È già accaduto, in ben altre proporzioni tra Israele e la Palestina e su tanti altri fronti. I giapponesi tirano un sospiro di sollievo (se la liberazione verrà confermata) perché pongono un argine, anche psicologico, al lutto che dilagava nel Paese e che sospingeva il governo verso una costosa fermezza, condivisa solo fino a un certo punto. Il gioco macabro dei filmati con il rituale degli ostaggi in camice arancione, in ginocchio, e l’accendersi del contatore della morte, l’uomo in nero che accanto alla bandiera dell’Isis in inglese scandisce le “ragioni” della condanna degli ostaggi, le preghiere in televisione delle madri piangenti, la determinazione dei governanti di rifiutare il pagamento dei duecento milioni di dollari richiesti (equivalenti all’impegno nipponico su questo fronte), hanno rappresentato anche per i terroristi un copione già spremuto, usurato, dall’esito fatale e insieme fiaccato dalla sua stessa feroce ripetizione. Di qui la scelta di spostare il tiro su una trattativa in un campo più malleabile, la Giordania appunto, che limita i danni per gli aggrediti e fa mettere all’incasso degli aguzzini un piccolo successo di immagine, sul piano diplomatico più che su quello militare.

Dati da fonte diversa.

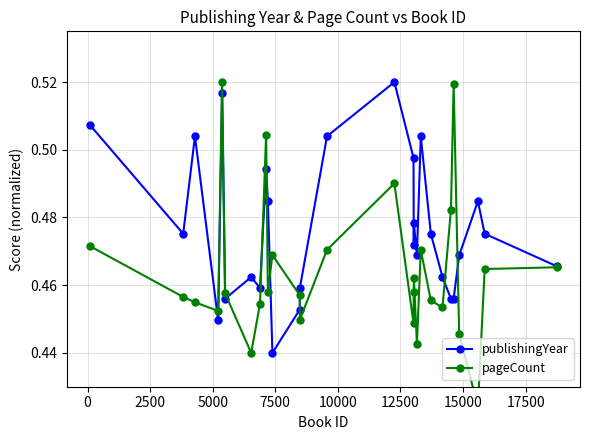

True or false: pageCount has more than 2 points higher than both neighbors.

True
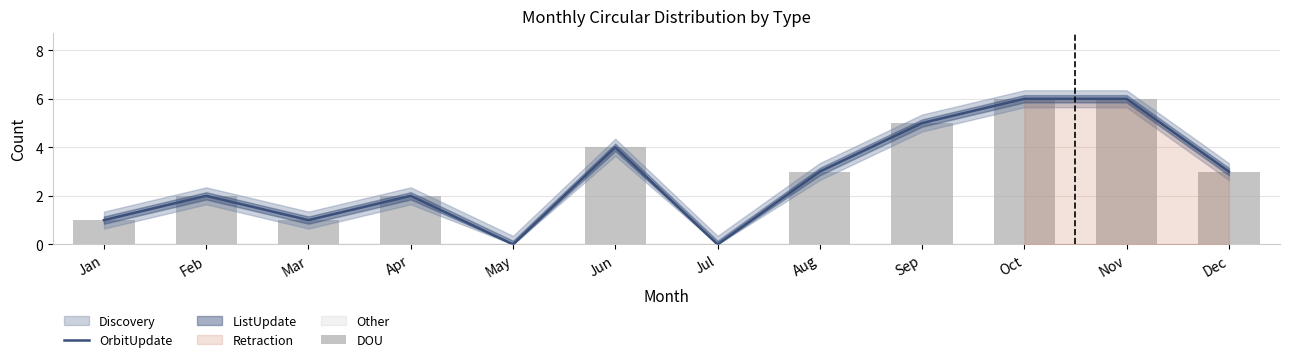

Reading left to right, transcribe all the data shown in this chart.

OrbitUpdate: Jan=1	Feb=2	Mar=1	Apr=2	May=0	Jun=4	Jul=0	Aug=3	Sep=5	Oct=6	Nov=6	Dec=3
DOU: Jan=1	Feb=2	Mar=1	Apr=2	May=0	Jun=4	Jul=0	Aug=3	Sep=5	Oct=6	Nov=6	Dec=3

È chiaro che il quadro complessivo nel comparto degli ostaggi da mercanteggiare con i coltelli o con gli scambi resta denso di incognite e aperto, apertissimo ad altri colpi di mano. Il riflesso mediatico per l’Isis è imponente: con pochi soldi, la complicità della Rete e una ferocia di cui dispongono in dosi illimitate gli uomini del Califfato giocheranno ancora a fare i macellai con gli uomini che sapranno catturare sul loro cammino fino a che anche questa fonte di orrore a buon mercato s’inaridirà per l’indurimento della risposta occidentale.



La psico-tragedia dei tagliateste non potrà andare in scena all’infinito suscitando sempre e comunque la stessa repulsione perché se è vero che è impossibile qualsiasi assuefazione è altrettanto vero che il ricatto sulla vita di innocenti è una moneta che perderà di valore.
Nell’attesa, la risposta militare mirata, potrebbe fare il resto. Che è quel che serve subito.